There’s plenty of information out there on how to network successfully, but how are you supposed to get in the door and start building that trust? Whether your partner in this task is your biggest role model, a potential customer or just someone you want to connect with, you should consider these six tips.
They’ll help ensure you’re able to make this person’s acquaintance.
1. Focus on your contact, not just yourself.
When you try to get in touch with somebody, don’t make it about you. You can’t just start off with what you want. You’ll look needy and unprofessional, and you most likely won’t get a response.
I get so many messages like, “Hey, check out my company, this is what I need you to do.” But instead, it should be, “Hey, here’s something I can do for you.”
Think about your contact’s needs and how you can help him or her, rather than how this person can help you. How will the or she benefit from connecting with you? The best connections are the ones that are mutually beneficial.
2. Try a bit of flattery.
While this next tip may sound silly, trying a bit of flattery can sometimes be helpful. You’ll want to be careful not to overdo it, but a sincere compliment can have a positive effect. People like compliments. After all, we’re only human.

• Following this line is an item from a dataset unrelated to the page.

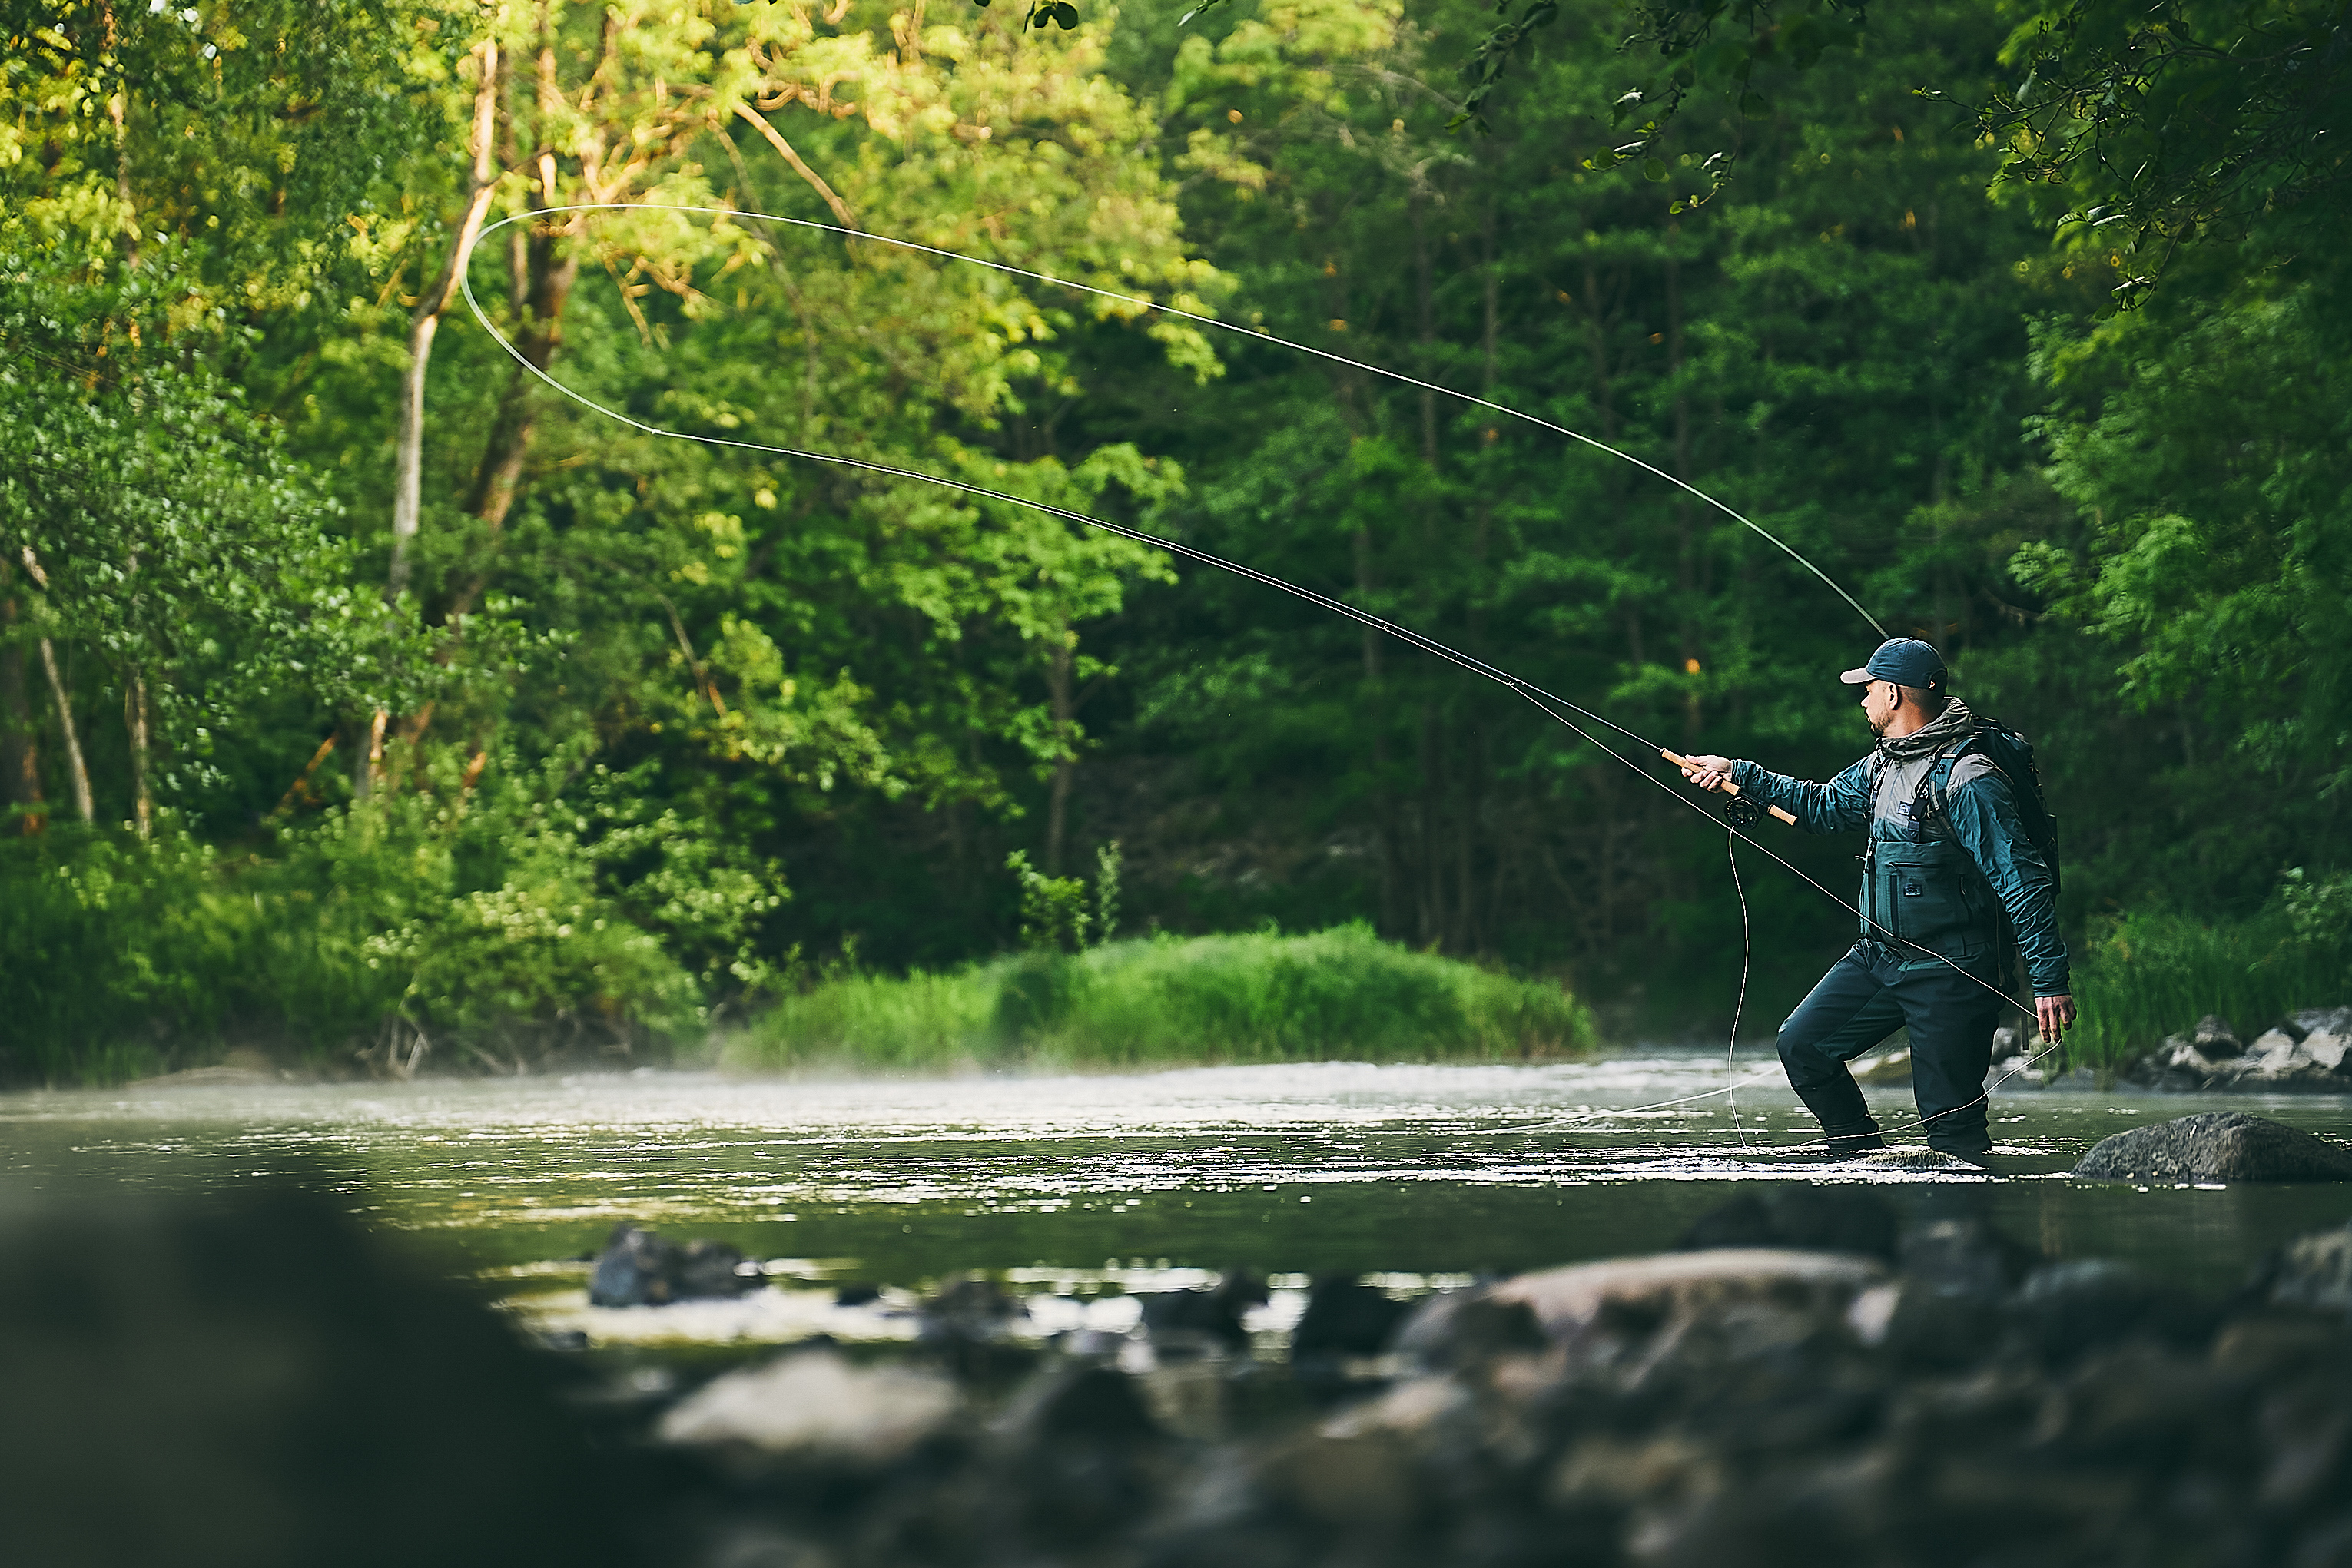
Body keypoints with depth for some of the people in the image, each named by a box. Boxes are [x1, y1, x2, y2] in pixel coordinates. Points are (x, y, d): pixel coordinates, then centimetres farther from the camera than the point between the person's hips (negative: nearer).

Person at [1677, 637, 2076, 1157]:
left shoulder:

If you’re contacting someone you look up to, tell this person that he or she inspires you. What impact has this person had on your life? The story you have to tell will probably mean something.
3. Do your research.
If you’re sending out a mass email to all your target contacts, you’re probably not going to get a lot of responses. People can tell when they’re getting a formulaic email, and you can bet they’re going to immediately hit “delete.”

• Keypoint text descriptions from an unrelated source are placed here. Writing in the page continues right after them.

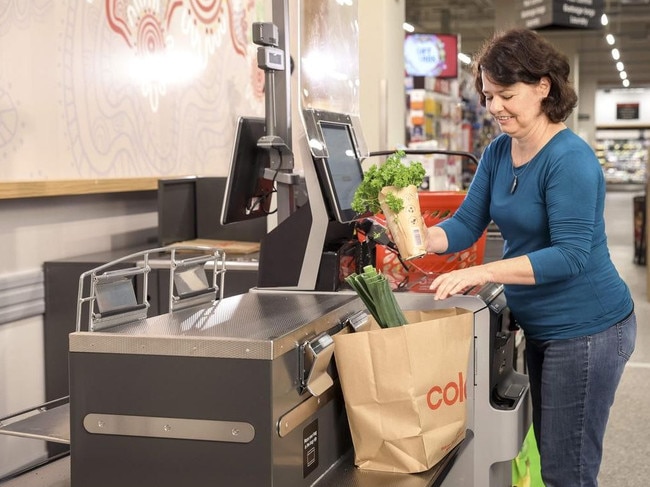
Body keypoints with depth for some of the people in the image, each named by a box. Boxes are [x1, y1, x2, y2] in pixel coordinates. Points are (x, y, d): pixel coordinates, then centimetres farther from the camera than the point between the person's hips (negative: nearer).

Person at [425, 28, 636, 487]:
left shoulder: (570, 159, -21)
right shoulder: (497, 153, 4)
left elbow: (570, 255, -28)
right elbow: (466, 225, 1)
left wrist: (483, 273, -34)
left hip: (587, 329, -9)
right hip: (541, 327, 9)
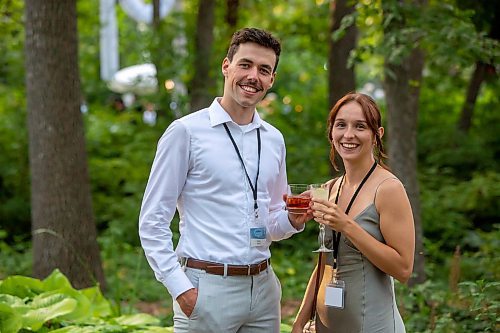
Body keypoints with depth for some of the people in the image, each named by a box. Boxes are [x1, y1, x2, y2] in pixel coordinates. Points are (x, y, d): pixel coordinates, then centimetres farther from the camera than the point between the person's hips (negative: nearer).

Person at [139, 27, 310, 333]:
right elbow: (152, 221, -6)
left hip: (262, 287, 5)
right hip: (207, 289, -5)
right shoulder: (186, 131, -6)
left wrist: (292, 221, -2)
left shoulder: (274, 140, 11)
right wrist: (180, 287, -14)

Instead, you have to tailor your communication to the contact you’re reaching out to and show that you’ve done your homework.

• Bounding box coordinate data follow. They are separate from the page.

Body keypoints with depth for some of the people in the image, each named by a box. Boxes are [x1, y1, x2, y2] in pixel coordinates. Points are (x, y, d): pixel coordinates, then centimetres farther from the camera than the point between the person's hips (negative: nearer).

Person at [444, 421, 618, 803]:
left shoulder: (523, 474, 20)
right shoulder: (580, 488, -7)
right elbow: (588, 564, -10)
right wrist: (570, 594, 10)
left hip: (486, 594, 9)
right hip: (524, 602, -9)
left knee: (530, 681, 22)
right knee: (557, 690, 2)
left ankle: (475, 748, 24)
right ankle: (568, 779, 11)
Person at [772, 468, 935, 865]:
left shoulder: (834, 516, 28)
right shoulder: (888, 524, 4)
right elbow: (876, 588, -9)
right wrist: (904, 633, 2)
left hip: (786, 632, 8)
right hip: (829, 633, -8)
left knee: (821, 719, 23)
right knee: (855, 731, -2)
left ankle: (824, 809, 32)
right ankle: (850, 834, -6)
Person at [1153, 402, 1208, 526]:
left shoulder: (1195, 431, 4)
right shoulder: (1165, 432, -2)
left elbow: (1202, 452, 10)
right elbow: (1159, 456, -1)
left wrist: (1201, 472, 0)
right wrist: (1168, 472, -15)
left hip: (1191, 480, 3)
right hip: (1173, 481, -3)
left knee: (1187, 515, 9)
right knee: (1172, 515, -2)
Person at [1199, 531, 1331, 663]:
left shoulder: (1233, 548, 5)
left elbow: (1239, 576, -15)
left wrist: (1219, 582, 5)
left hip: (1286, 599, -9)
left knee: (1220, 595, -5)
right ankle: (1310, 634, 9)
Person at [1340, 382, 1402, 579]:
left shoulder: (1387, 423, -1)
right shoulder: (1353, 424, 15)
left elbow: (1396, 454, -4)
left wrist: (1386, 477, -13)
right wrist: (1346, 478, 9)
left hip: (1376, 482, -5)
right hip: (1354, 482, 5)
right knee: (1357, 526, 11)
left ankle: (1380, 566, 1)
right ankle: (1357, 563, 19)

For example, if I get an email inviting me to grab a coffee, I’m probably going to ignore it. But if I’m speaking at a conference in Austria and you’re an entrepreneur in that country who says, “I see you’re going to be here next week — can we grab coffee while you’re in town?” that’s a message much more likely to get a response.
4. Be helpful.
The worst question I get asked is, “Is there anything I can do for you?” That’s a loaded question. If you want to offer some kind of help or service, you need to be specific and mention a context.
So, say you’re a designer and you saw my blog. If I didn’t have any custom images, you might say, “Hey, I see you’re blogging. One thing that would be awesome would be custom images.” You could send a sample. That would get you a foot in the door.
5. Identify the gatekeepers.
Whomever you want to get in touch with, you have to know who the gatekeepers are. Some people have assistants or people who check emails, but you might be able to get in touch with your desired contactly directly on Facebook, LinkedIn or another social media site.
Again, do your research to suss out the situation. You may be able to find a better “in” than just cold-emailing the contact.
6. Find the right channel.
If you reach out to me on Facebook Messenger, I’ll never respond. I’ve got an inbox full of people who want something from me. But if you email me, I’m probably going to get back to you. I always include my email in tweets and other messages, so if you do your research, you’ll see that that’s the right channel to get in touch with me.
A while back, I put up a Facebook post that used Taylor Swift lyrics, so I sent it to her. Her social media team loved it, and they shared it with “the Swifties” (their words). But I didn’t want to get in touch with Taylor’s fans. I wanted to get in touch with her.